Tuesday, March 5th, 2024
- Elevated Discourse
- Mar 5, 2024
- 2 min read

Scripture: Col. 3:5 Therefore consider the members of your earthly body as dead to immorality, impurity, passion, evil desire, and greed, which amounts to idolatry.
Col. 3:6 For it is because of these things that the wrath of God will come upon the sons of disobedience,
Col. 3:7 and in them you also once walked, when you were living in them.
Teaching: Paul is speaking on the life we now live in Christ, and because we are in Christ (and not of this world any longer), we are to set our minds on the things above, the things of Christ. In verses 5-7, Paul further expands this upward call by relegating the things of this world to their proper place: below and behind us. Following his theme of being raised to life in Christ, he calls us to “consider the members (or parts) of our earthly body as dead” because they are the things that we once shared with the world before being born again by the Spirit. To Paul, being born again, raised to life in Christ, is far more than simply leaving behind our old ways – it is considering them dead and gone forever.
These verses use the aorist verb tense, which is a tense that shows an action has happened once and the present is now happening as a result of it (as opposed to past activity that was more than one single instance, i.e. an ongoing activity). It’s a fascinating aspect of this verse, revealing the power of a once and for all time rebirth that enables this sanctification, or becoming more Christ-like. This passage is much like Paul’s words in Ephesians 2:1-10, reminding us that we all were once living in sin but by the grace of God, Christ has raised us up with him. So, in this life, though we struggle against sin in our fleshly body, we are to consider our bodies as dead to these impulses because of the new life given to us in Christ.
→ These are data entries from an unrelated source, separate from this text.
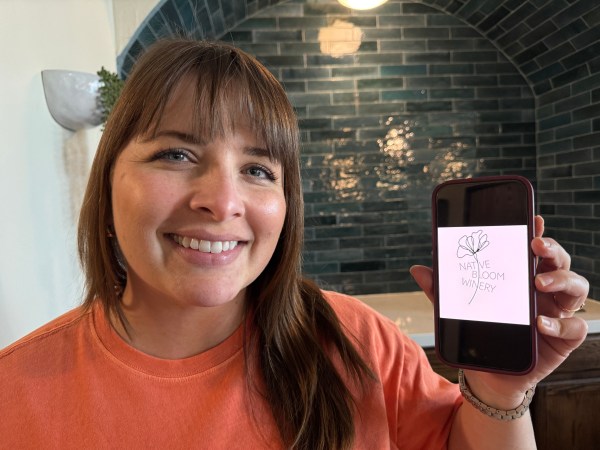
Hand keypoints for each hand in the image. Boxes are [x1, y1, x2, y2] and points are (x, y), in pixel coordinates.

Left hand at [410, 215, 588, 408]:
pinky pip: (575, 328)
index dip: (538, 233)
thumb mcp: (457, 311)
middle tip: (535, 245)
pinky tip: (539, 323)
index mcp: (520, 278)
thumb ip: (441, 291)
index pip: (534, 251)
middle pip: (560, 261)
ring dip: (562, 279)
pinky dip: (560, 324)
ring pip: (577, 287)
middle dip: (552, 249)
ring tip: (538, 283)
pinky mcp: (563, 339)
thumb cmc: (478, 335)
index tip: (534, 220)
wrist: (487, 376)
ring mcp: (557, 313)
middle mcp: (543, 291)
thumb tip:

Takeaway: Paul himself may be the gold standard for what he writes in Col. 3:5-7. Perhaps more than any other New Testament writer, Paul’s transformation from Saul exemplifies what it means to focus on the things above and consider his old life and ways as dead. He spent his years in ministry enduring stonings, shipwrecks, starvation, and imprisonment all to pursue the mission of Christ. He rejected his old ways of thinking as a Pharisee in favor of the truth in Christ. He understood that everything about him had been made new by Christ, and thus, he let go of anything that resembled the previous version of him who did not know Christ. Being born again is not merely a metaphor: it is the truth of what the Spirit does in our lives when we believe in Jesus as Lord and Savior and follow Him. As the aorist verb tense conveys, our lives are at once changed and forever different by being born again in Christ.